Argentina deepwater oil drilling plan sparks backlash

  • : Crude oil, Natural gas
  • 22/01/05

Argentina's oil industry is defending frontier deepwater exploration from an environmental backlash after the government authorized Norway's Equinor to carry out seismic studies in three offshore blocks.

Hundreds of people gathered in the coastal city of Mar del Plata and other cities around the country yesterday to protest the government's 30 December authorization.

Mar del Plata's mayor, Guillermo Montenegro, questioned the decision and has vowed to go to court to block the seismic work. The Buenos Aires province city is a hotspot for local tourism.

On 30 December the government cleared Equinor to shoot seismic on offshore blocks CAN_100 and CAN_108, located 307km (190.8mi) off Mar del Plata, and CAN_114, located 443km from the coastal city.

Operator Equinor holds a 35pc stake in CAN_100. Argentina's state-controlled YPF has 35pc and Shell 30pc. CAN_114 is split 50:50 between Equinor and YPF while Equinor holds 100pc of CAN_108.

Equinor obtained the stakes in the three blocks — located in the North Argentina basin — in a 2019 tender that awarded a total of 18 offshore blocks to 13 companies. The tender was designed to encourage exploration in a part of the country that has long been overlooked because of high costs.

"This is a fundamental step to put into value the hydrocarbon resources within the Argentinian seabed, and with it, reaffirming sovereignty over our maritime territory," energy secretary Dario Martinez said.

Amid the opposition from environmentalists and other sectors, the Argentinian Oil and Gas Institute (IAPG), which is made up of oil companies including Equinor's local subsidiary, defended offshore activity, emphasizing that it has been underway for decades.

Around 17pc of the natural gas that Argentina currently produces comes from 36 offshore wells in the Austral basin. All but one of those wells are in shallow waters of less than 100m (328ft).

A total of 187 offshore wells have been drilled in Argentina since the 1930s, IAPG said.

"There is currently an unprecedented assault against hydrocarbons that currently represent half of the global energy consumption," IAPG said.

Equinor, which entered Argentina in 2017, was not immediately available to comment.

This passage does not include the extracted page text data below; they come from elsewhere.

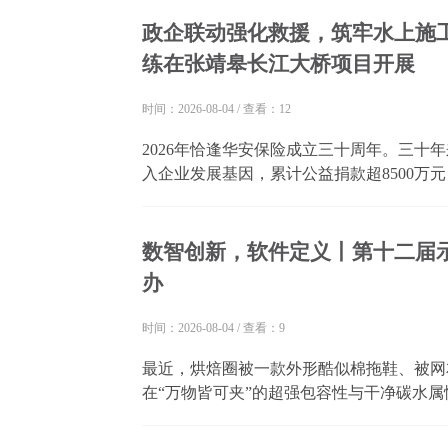
性格一直没变。有人头痛，但也颇有人喜欢，
政企联动强化救援，筑牢水上施工
练在张靖皋长江大桥项目开展
时间：2026-08-04
/
查看：12
2026年恰逢华安保险成立三十周年。三十
入企业发展基因，累计公益捐款超8500万
救灾等多元公益实践回馈社会。 在教育公
覆盖帮扶链条。今年6月底，公司一行走进广西
数智创新，软件定义丨第十二届
办
时间：2026-08-04
/
查看：9
最近，烘焙圈被一款外形酷似棉拖鞋、被网
在“万物皆可夹”的超强包容性与干净碳水
作为美食观察者，我们注意到，在全民控糖
烘焙需求持续走高。而家悦烘焙顺势推出的低糖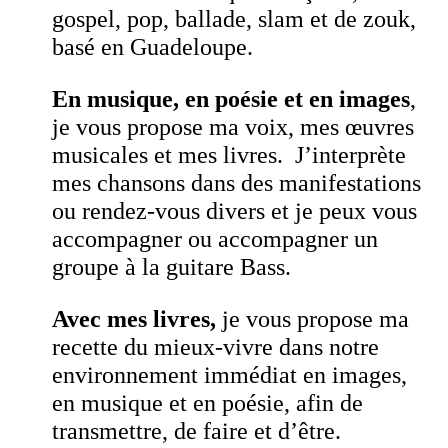
gospel, pop, ballade, slam et de zouk,
basé en Guadeloupe.
En musique, en poésie et en images
,
je vous propose ma voix, mes œuvres
musicales et mes livres. J’interprète
mes chansons dans des manifestations
ou rendez-vous divers et je peux vous
accompagner ou accompagner un
groupe à la guitare Bass.
Avec mes livres,
je vous propose ma
recette du mieux-vivre dans notre
environnement immédiat en images,
en musique et en poésie, afin de
transmettre, de faire et d’être.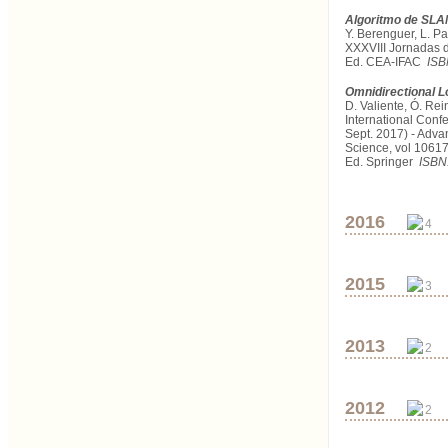
Algoritmo de SLAM
Y. Berenguer, L. P
XXXVIII Jornadas d
Ed. CEA-IFAC
ISB
Omnidirectional L
D. Valiente, Ó. Rei
International Conf
Sept. 2017) - Adva
Science, vol 10617
Ed. Springer
ISBN
2016
4
2015
3
2013
2
2012
2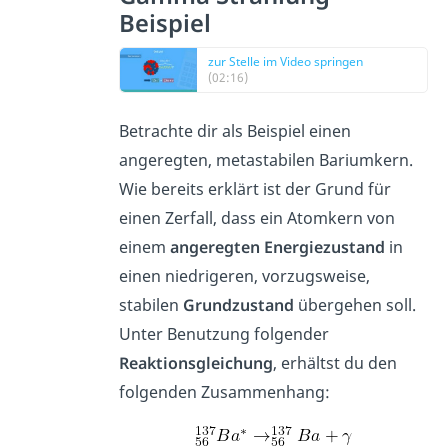
Beispiel
zur Stelle im Video springen
(02:16)
Betrachte dir als Beispiel einen
angeregten, metastabilen Bariumkern.
Wie bereits erklärt ist der Grund für
einen Zerfall, dass ein Atomkern von
einem
angeregten Energiezustand
in
einen niedrigeren, vorzugsweise,
stabilen
Grundzustand
übergehen soll.
Unter Benutzung folgender
Reaktionsgleichung
, erhältst du den
folgenden Zusammenhang: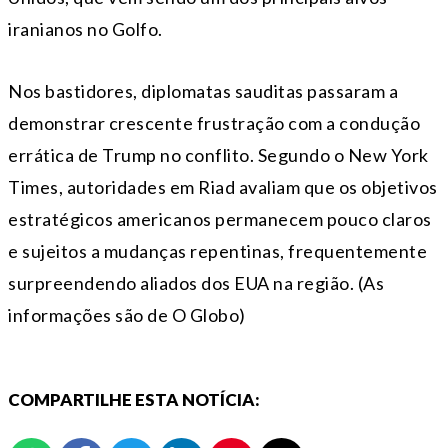
iranianos no Golfo.
Nos bastidores, diplomatas sauditas passaram a
demonstrar crescente frustração com a condução
errática de Trump no conflito. Segundo o New York
Times, autoridades em Riad avaliam que os objetivos
estratégicos americanos permanecem pouco claros
e sujeitos a mudanças repentinas, frequentemente
surpreendendo aliados dos EUA na região. (As
informações são de O Globo)
COMPARTILHE ESTA NOTÍCIA: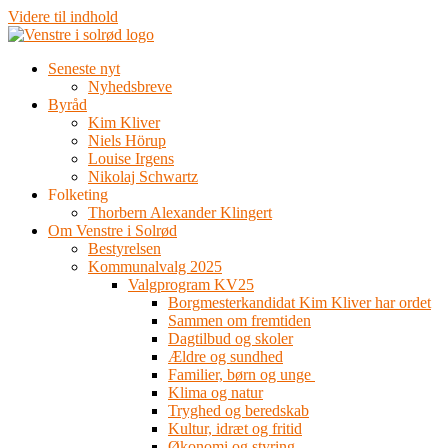
Videre til indhold
Seneste nyt
Nyhedsbreve
Byråd
Kim Kliver
Niels Hörup
Louise Irgens
Nikolaj Schwartz
Folketing
Thorbern Alexander Klingert
Om Venstre i Solrød
Bestyrelsen
Kommunalvalg 2025
Valgprogram KV25
Borgmesterkandidat Kim Kliver har ordet
Sammen om fremtiden
Dagtilbud og skoler
Ældre og sundhed
Familier, børn og unge
Klima og natur
Tryghed og beredskab
Kultur, idræt og fritid
Økonomi og styring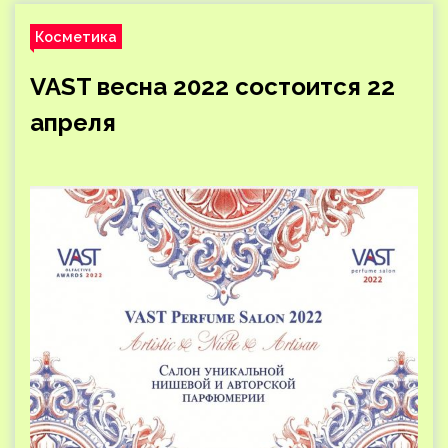
Косметика
VAST весна 2022 состоится 22
апреля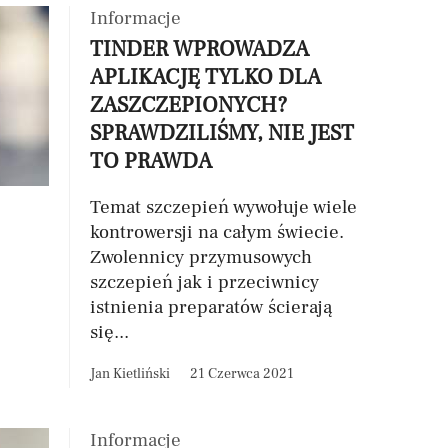
Informacje
TINDER WPROWADZA
APLIKACJĘ TYLKO DLA
ZASZCZEPIONYCH?
SPRAWDZILIŚMY, NIE JEST
TO PRAWDA
Temat szczepień wywołuje wiele
kontrowersji na całym świecie.
Zwolennicy przymusowych
szczepień jak i przeciwnicy
istnienia preparatów ścierają
się...
Jan Kietliński
21 Czerwca 2021
Informacje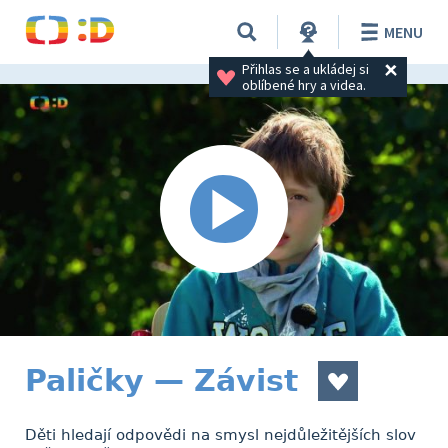
MENU
Přihlas se a ukládej si 
oblíbené hry a videa.
Paličky — Závist
Děti hledají odpovědi na smysl nejdůležitějších slov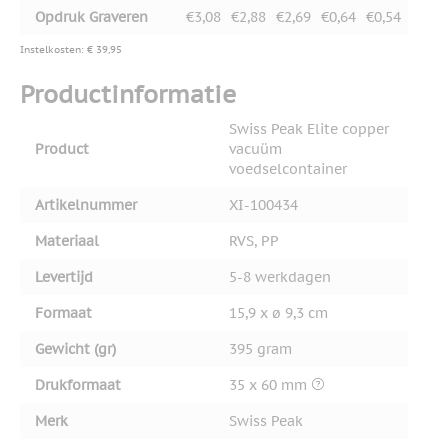
Opdruk Graveren
€3,08
€2,88
€2,69
€0,64
€0,54
Instelkosten: € 39,95
Productinformatie
Swiss Peak Elite copper
Product
vacuüm
voedselcontainer
Artikelnummer
XI-100434
Materiaal
RVS, PP
Levertijd
5-8 werkdagen
Formaat
15,9 x ø 9,3 cm
Gewicht (gr)
395 gram
Drukformaat
35 x 60 mm
Merk
Swiss Peak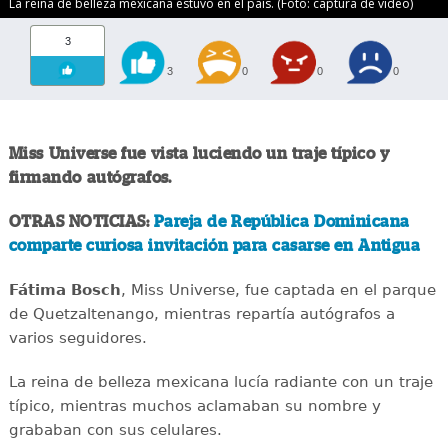
La reina de belleza mexicana estuvo en el país. (Foto: captura de video)
3
3
0
0
0
Miss Universe fue vista luciendo un traje típico y
firmando autógrafos.
OTRAS NOTICIAS:
Pareja de República Dominicana
comparte curiosa invitación para casarse en Antigua
Fátima Bosch
, Miss Universe, fue captada en el parque
de Quetzaltenango, mientras repartía autógrafos a
varios seguidores.
La reina de belleza mexicana lucía radiante con un traje
típico, mientras muchos aclamaban su nombre y
grababan con sus celulares.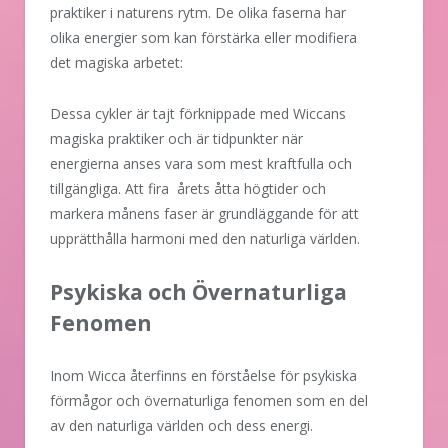
praktiker i naturens rytm. De olika faserna har
olika energier som kan förstärka eller modifiera
det magiska arbetet:
Dessa cykler är tajt förknippade med Wiccans
magiska praktiker och är tidpunkter när
energierna anses vara som mest kraftfulla och
tillgängliga. Att fira årets åtta högtider och
markera månens faser är grundläggande för att
upprätthålla harmoni med den naturliga världen.
Psykiska och Övernaturliga
Fenomen
Inom Wicca återfinns en förståelse för psykiska
förmågor och övernaturliga fenomen som en del
av den naturliga världen och dess energi.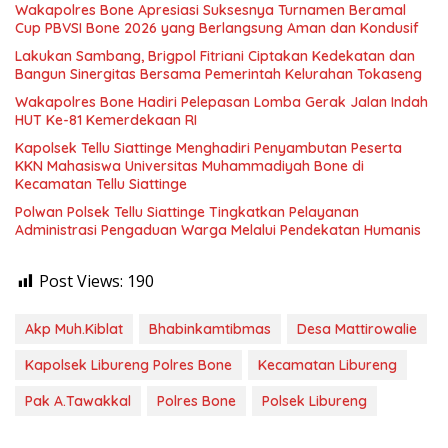
Wakapolres Bone Apresiasi Suksesnya Turnamen Beramal
Cup PBVSI Bone 2026 yang Berlangsung Aman dan Kondusif
Lakukan Sambang, Brigpol Fitriani Ciptakan Kedekatan dan
Bangun Sinergitas Bersama Pemerintah Kelurahan Tokaseng
Wakapolres Bone Hadiri Pelepasan Lomba Gerak Jalan Indah
HUT Ke-81 Kemerdekaan RI
Kapolsek Tellu Siattinge Menghadiri Penyambutan Peserta
KKN Mahasiswa Universitas Muhammadiyah Bone di
Kecamatan Tellu Siattinge
Polwan Polsek Tellu Siattinge Tingkatkan Pelayanan
Administrasi Pengaduan Warga Melalui Pendekatan Humanis
Post Views:
190
Akp Muh.Kiblat
Bhabinkamtibmas
Desa Mattirowalie
Kapolsek Libureng Polres Bone
Kecamatan Libureng
Pak A.Tawakkal
Polres Bone
Polsek Libureng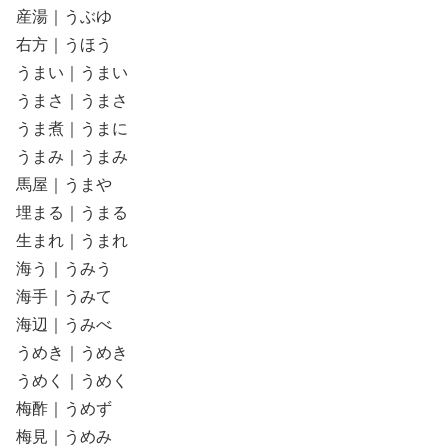
産湯｜うぶゆ
右方｜うほう
うまい｜うまい
うまさ｜うまさ
うま煮｜うまに
うまみ｜うまみ
馬屋｜うまや
埋まる｜うまる
生まれ｜うまれ
海う｜うみう
海手｜うみて
海辺｜うみべ
うめき｜うめき
うめく｜うめく
梅酢｜うめず
梅見｜うめみ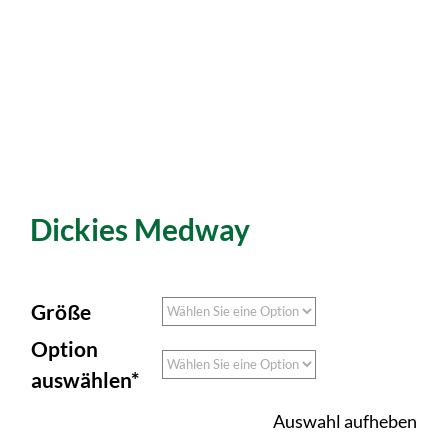
Dickies Medway
Größe
Option
auswählen*
Auswahl aufheben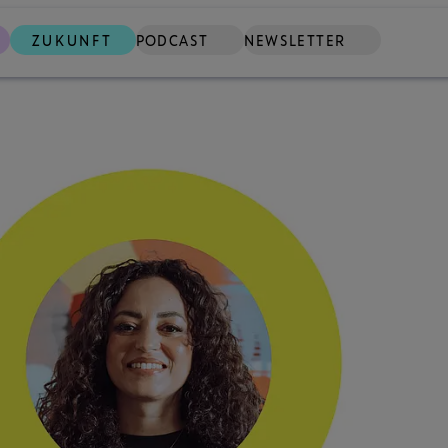
ZUKUNFT
PODCAST
NEWSLETTER
SUCHE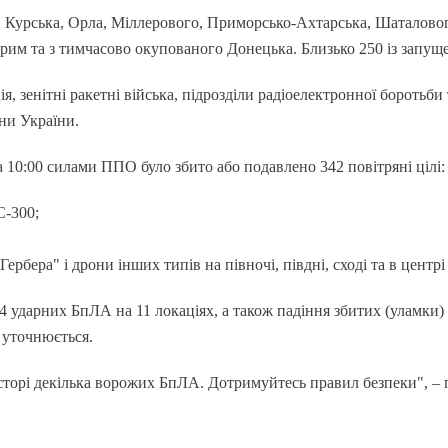
 Курська, Орла, Міллерового, Приморсько-Ахтарська, Шаталового
рим та з тимчасово окупованого Донецька. Близько 250 із запу
я, зенітні ракетні війська, підрозділи радіоелектронної боротьби
ни України.
 10:00 силами ППО було збито або подавлено 342 повітряні цілі
С-300;
рбера" і дрони інших типів на півночі, півдні, сході та в центрі
24 ударних БпЛА на 11 локаціях, а також падіння збитих (уламки)
 уточнюється.
осторі декілька ворожих БпЛА. Дотримуйтесь правил безпеки", –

The firm has stakes in eight offshore blocks in Argentina, six of which it operates. It recently relinquished two blocks it operated in Argentina's Vaca Muerta shale play as part of a strategy to focus offshore and leave operation of unconventional areas to local partners.

Equinor still holds non-operating stakes in two Vaca Muerta blocks operated by YPF: Bandurria Sur and Bajo del Toro.